Several workers from Sanitarios Maracay, the bathroom ceramics company from Aragua, explained how the factory has been running under workers' control and demanding nationalisation for several months. Edgar Correa explained that: "our struggle is for the nationalisation of the company, that the government should remove the boss and the company be used to satisfy social needs." Marcos Suárez underlined the importance in overcoming the model based on cooperatives and to struggle for nationalisation under workers' control: "The state should have the ownership of the companies so that the capitalist viewpoint is not introduced into the consciousness of the workers, which is what happens with the cooperatives, as the comrades from Inveval have explained. We must create a new, socialist man".

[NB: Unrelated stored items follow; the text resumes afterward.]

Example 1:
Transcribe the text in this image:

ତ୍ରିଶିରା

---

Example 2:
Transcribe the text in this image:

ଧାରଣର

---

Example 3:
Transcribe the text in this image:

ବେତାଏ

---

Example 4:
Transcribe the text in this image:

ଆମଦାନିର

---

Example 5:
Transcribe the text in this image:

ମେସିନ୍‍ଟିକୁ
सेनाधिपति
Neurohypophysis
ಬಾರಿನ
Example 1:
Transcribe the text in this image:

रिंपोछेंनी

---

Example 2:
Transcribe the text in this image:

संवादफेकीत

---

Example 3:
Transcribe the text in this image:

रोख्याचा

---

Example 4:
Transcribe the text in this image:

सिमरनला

A comrade from Intevep complained that "those of us who propose the creation of Workers' Councils in PDVSA or other state-owned companies are attacked and accused of wanted to sow division". The comrades from the Socialist Front of Caracas Electricity denounced the anti-trade union persecution which took place in the company for years and raised the need to purge the old capitalist managers and to replace the capitalist structure of these companies that have been nationalised by a revolutionary socialist structure. During the debate, several comrades criticised the fact that the Social Production Enterprises (EPS), or projects like Into the Factory (Fábrica Adentro), were being conceived as capitalist companies, under the disguise of the so-called "market socialism" or the mixed economy. "Co-existence between socialist and capitalist companies is impossible, in the same way that it is impossible to reach an agreement between workers and capitalists. It is the agreement between the horse and the rider".

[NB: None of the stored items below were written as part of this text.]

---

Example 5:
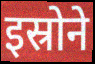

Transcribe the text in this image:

इस्रोने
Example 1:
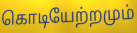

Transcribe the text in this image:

கொடியேற்றமும்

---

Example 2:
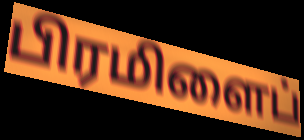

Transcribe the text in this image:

பிரமிளைப்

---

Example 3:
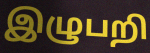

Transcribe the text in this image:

இழுபறி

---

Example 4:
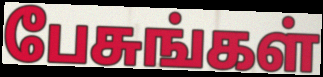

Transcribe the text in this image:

பேசுங்கள்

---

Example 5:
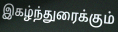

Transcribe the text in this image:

இகழ்ந்துரைக்கும்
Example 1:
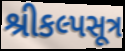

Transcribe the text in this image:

શ્રીકલ્પસૂત્ર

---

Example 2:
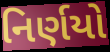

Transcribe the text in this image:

નિર્ણયો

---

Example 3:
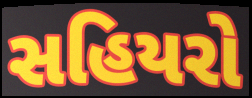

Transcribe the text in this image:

સહિયરો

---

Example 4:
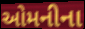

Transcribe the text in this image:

ઓમનીના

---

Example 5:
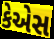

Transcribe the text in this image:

કેએસ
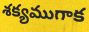
శక్యముగాక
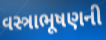
વસ્ત્રાભૂષણની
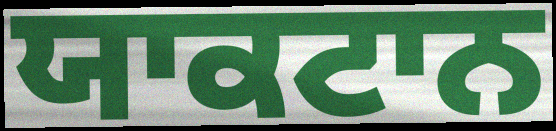
ਯਾਕਟਾਨ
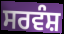
ਸਰਵੰਸ਼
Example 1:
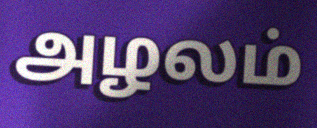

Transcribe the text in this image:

அழலம்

Campaign to spread factory occupations and demand their nationalisation under workers' control

All participants agreed with the need to struggle for the nationalisation under workers' control of the companies and the development of Workers' Councils to manage them. As a result of this, the main conclusion of the Gathering was the need to organise the take over and occupation of companies throughout the country and to spread the expropriations that started in 2005 throughout the economy as a whole. As Carlos Ramírez from the CMR explained in his intervention: "There cannot be islands of socialism. An isolated company working under workers' control will face many difficulties to survive. Even if it is expropriated by the state but remains isolated it will be subjected to the pressure of the state bureaucracy, which - as president Chávez has said - is one of the legacies of capitalism. Socialist companies can only survive if the take over, occupation and expropriation of factories spreads to the whole economy."

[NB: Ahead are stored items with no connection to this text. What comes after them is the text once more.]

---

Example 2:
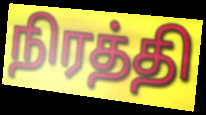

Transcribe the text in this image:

நிரத்தி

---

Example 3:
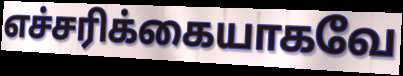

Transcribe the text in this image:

எச்சரிக்கையாகவே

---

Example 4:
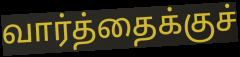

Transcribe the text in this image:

வார்த்தைக்குச்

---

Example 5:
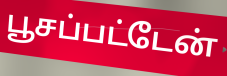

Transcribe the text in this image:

பூசப்பட்டேன்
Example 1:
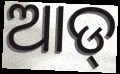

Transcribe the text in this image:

ଆଡ୍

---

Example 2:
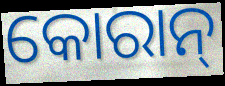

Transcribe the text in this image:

କୋରାନ୍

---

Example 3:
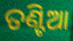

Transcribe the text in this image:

ତଣ୍ଟିଆ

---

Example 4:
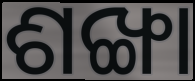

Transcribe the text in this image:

ଶଙ୍ଖା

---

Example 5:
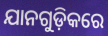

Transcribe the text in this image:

ଯାନଗୁଡ଼ିକରେ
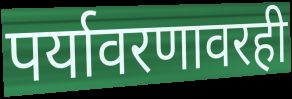
पर्यावरणावरही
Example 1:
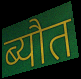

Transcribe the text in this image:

ब्यौत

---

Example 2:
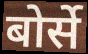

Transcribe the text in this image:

बोर्से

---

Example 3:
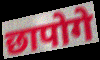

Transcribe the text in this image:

छापोगे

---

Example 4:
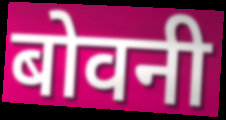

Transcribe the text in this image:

बोवनी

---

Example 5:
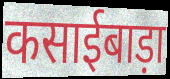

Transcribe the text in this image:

कसाईबाड़ा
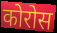
कोरोस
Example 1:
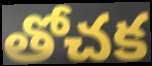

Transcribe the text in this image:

తోచక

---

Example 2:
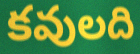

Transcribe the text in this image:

కవులది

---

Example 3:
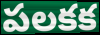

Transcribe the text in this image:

పలకక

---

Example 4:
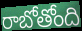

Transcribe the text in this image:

"The ‘class-struggle' unions, the UNT, should give a lead and together with the FRETECO, organise the take over and occupation of factories all over the country and demand from the government their expropriation. FRETECO must organise a national campaign in this direction". All those present greeted this proposal with enthusiasm. The gathering ended with the voting of all the proposals discussed, which are summarised in a document called "FRETECO and the socialist companies", and the sending of a letter asking for a meeting with the Peoples' Power Minister for Light Industry and Commerce (MILCO), María Cristina Iglesias, to present these proposals and to discuss how the workers in occupied and recovered factories can help the process of building socialist companies. Finally the spokespeople from the different factories which will participate in the FRETECO Coordination were elected.

At the end of the meeting all those present signed a motion of support of the workers of the occupied factories in Brazil, recently under attack by the Federal Police acting on orders from the Lula government. Another resolution was passed in solidarity with Spanish trade unionists Candido Gonzalez and Juan Manuel Martínez Morala, jailed for three years for fighting to defend jobs at the Naval Gijón shipyard.